Draco could have been a Durmstrang student

There's a revealing conversation that takes place only in the book version of Harry Potter and the Goblet of Fire, after Harry, Hermione and Ron have attended the Quidditch World Cup and are on the Hogwarts Express on the way to their school. Apparently, Harry's arch-enemy is in the next compartment, talking about Durmstrang. 

"Father actually considered sending me to Durmstrang rather than Hogwarts, you know," Draco boasts. "He knows the headmaster, you see. Well, you know his opinion of Dumbledore — the man's such a Mudblood-lover — and Durmstrang doesn't admit that sort of riffraff. But Mother didn't like the idea of me going to school so far away. Father says Durmstrang takes a far more sensible line than Hogwarts about the Dark Arts. Durmstrang students actually learn them, not just the defense rubbish we do..."

In one passage, here, author Rowling does a few skillful things — she establishes Durmstrang as a more menacing environment than Hogwarts, while emphasizing Draco's loving relationship with his mother, and expanding on the rifts of opinion within the wizarding world. If what Draco says its true — and there's no reason to suspect it's not the truth, as he's among friends and not paying attention to who might be listening — his mother's love has influenced the outcome of Voldemort's attempt to take over the world in more than one sense. Hermione, who always knows more about what's going on than her hapless guy friends, tells them, "I wish he had gone, then we wouldn't have to put up with him." But there's more to it than that. 

How the timeline would have changed, had Draco gone to Durmstrang

It's not simply a matter of making life easier for Harry, although that would certainly have been the case. In an odd way, Draco pushed Harry to new heights (literally). Consider the fact, for example, that Harry would never have gotten on the quidditch team so early without Draco's interference during that first flying lesson. In that early tale, it's also Draco's shenanigans that help him find Fluffy, the three-headed dog guarding the Sorcerer's Stone, and lead Harry to discover the death of the unicorn in the Forbidden Forest. On Reddit, one user pointed out that under such circumstances, Harry would have been much less wary of Severus Snape's intentions. Unless the plot developed differently, the stone might not even have been found.

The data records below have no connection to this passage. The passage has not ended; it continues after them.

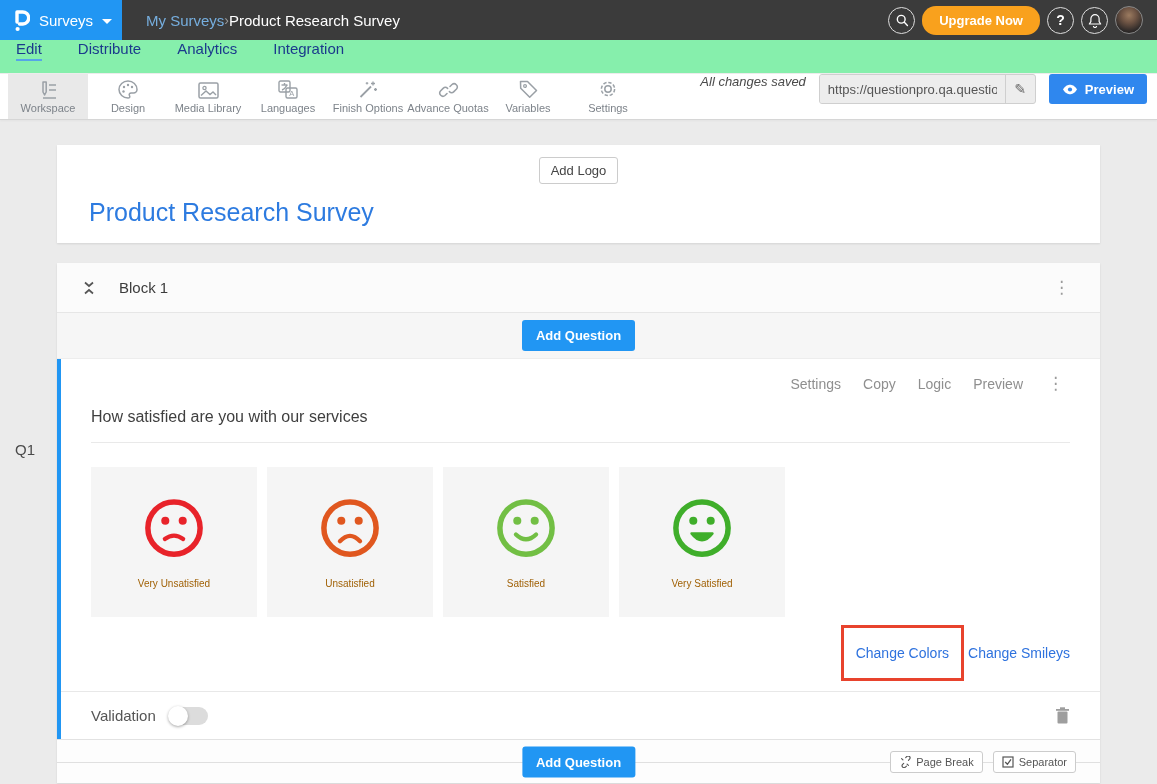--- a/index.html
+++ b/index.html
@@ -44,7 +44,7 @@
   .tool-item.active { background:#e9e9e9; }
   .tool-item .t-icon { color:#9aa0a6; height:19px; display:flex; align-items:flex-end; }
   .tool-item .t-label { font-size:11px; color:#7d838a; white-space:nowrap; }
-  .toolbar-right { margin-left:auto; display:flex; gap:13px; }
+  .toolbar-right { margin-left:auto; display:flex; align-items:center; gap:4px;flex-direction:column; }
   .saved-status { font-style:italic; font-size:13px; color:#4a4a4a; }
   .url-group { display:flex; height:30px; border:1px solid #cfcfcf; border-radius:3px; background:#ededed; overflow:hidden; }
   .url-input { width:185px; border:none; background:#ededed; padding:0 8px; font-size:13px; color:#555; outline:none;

In the second story, Harry Potter and the Chamber of Secrets, much of the action wouldn't even have happened without Lucius Malfoy's plan to discredit the Weasleys. And it's hard to see exactly how events would have played out without the elder Malfoy's access to Hogwarts, and to Ginny, as they were all shopping at Flourish and Blotts for school supplies. Also, without Riddle's diary as proof that Horcruxes exist, the last book and film, Harry Potter and the Deathly Hallows, might also have played out differently.

In Harry Potter and the Prisoner of Azkaban, Draco not being there to play a role in Buckbeak's fate makes a big difference as well. It was Draco, being inattentive in class and complaining to his parents, that led to the hippogriff's death sentence. Without that, the three heroes wouldn't have been out on the climactic night, and they couldn't have saved Sirius Black using Buckbeak, and Harry would never have learned the truth about his godfather or Peter Pettigrew. 

There are more examples throughout the books and films, but the point is: Draco's presence is absolutely necessary. As one Redditor put it, "I never realised how ... important Draco being a little s—- is to the overall plot tha[n] I thought."